By PIAZADORA FOOTMAN
|Illustration by Patricia Battles
This issue of Rise is dedicated to looking at why families of color have higher rates of investigations, higher rates of foster care placement, and longer stays in care than White families, even when White parents and parents of color are facing similar allegations.
Inequality isn’t just in child welfare. It’s in the rundown playgrounds in our neighborhoods, the supermarkets without fresh food, the liquor stores on every corner, and the schools and hospitals that are quick to call in cases. All this takes a toll on parents, but rarely do we see a billboard or even a flyer in our neighborhoods telling us where we can get help. When child protective workers walk into our homes, it feels like they see stereotypes, not human beings.
Whole communities shouldn’t live in fear, even if some children do need to be removed from their families. Facing disproportionality is about building a system that spends less time catching parents at their lowest, and more time listening to what we know we need and partnering with us to strengthen our lives and families.

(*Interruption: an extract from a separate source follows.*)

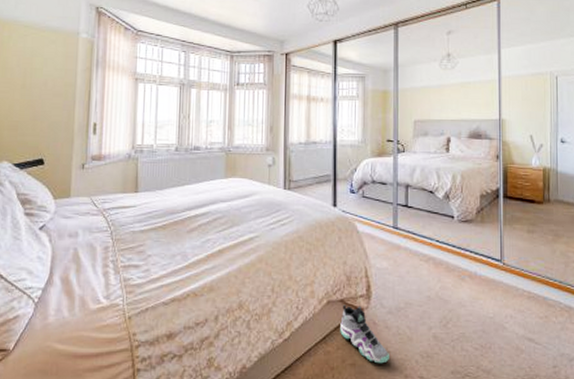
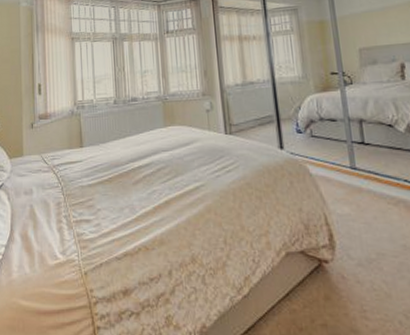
sneaker: present [340,304,389,364] -> none [303,256,366,325]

Here, Kristen Weber, senior associate at the Center for the Study of Social Policy (CSSP), explains efforts to reduce the number of kids of color in foster care.
Q: Why do more children of color—especially African-American and Native American children—enter foster care and stay in care longer?
Weber: About 10 years ago, the Alliance for Racial Equity in Child Welfare, which CSSP leads, started looking at this issue. We saw how layer upon layer of social inequities had an impact on whether children of color entered foster care and how long they stayed there. We found that in one city, lawyers had caseloads of up to 250 cases, and often it was African-American families that were most affected. In another city, visitation centers were extremely hard for African-American families to get to, and they were open during work and school hours when parents and children couldn’t make it. We also saw that communities of color didn’t have access to decent mental health or substance abuse services, while public hospitals, where women of color most often give birth, were more likely to drug test and report to child protective services than private hospitals.
Not everyone agrees that race is the primary issue. Some say, “This isn’t about race, it’s about poverty.” Certainly, poverty plays a big role in who comes into foster care, and African-American and Native-American families are more likely to be poor. But the reality is that when we look at who the system works least well for, it’s often families of color.
Q: What steps have child welfare systems taken to address race?
Weber: The most important change child welfare systems have made is to partner with parents and communities. Some have brought in community members to advise them on their policies, and some use “family team conferencing,” where a family’s fate is determined by a team that includes the family.
Some systems also have stopped asking who can provide the most services for the least amount of money and started making sure that parents are able to see professionals who can best work with them and are knowledgeable and experienced.
Systems also do better when they track data by race and pay attention to it.
Still, there are no silver bullets. The number of children in foster care has come down. But in many places, disproportionality and disparity haven’t changed.
Going forward, parents and systems need to come together to “safely narrow child welfare’s front door”—to make sure families get support before a crisis, and only the children who really need foster care are removed from their homes.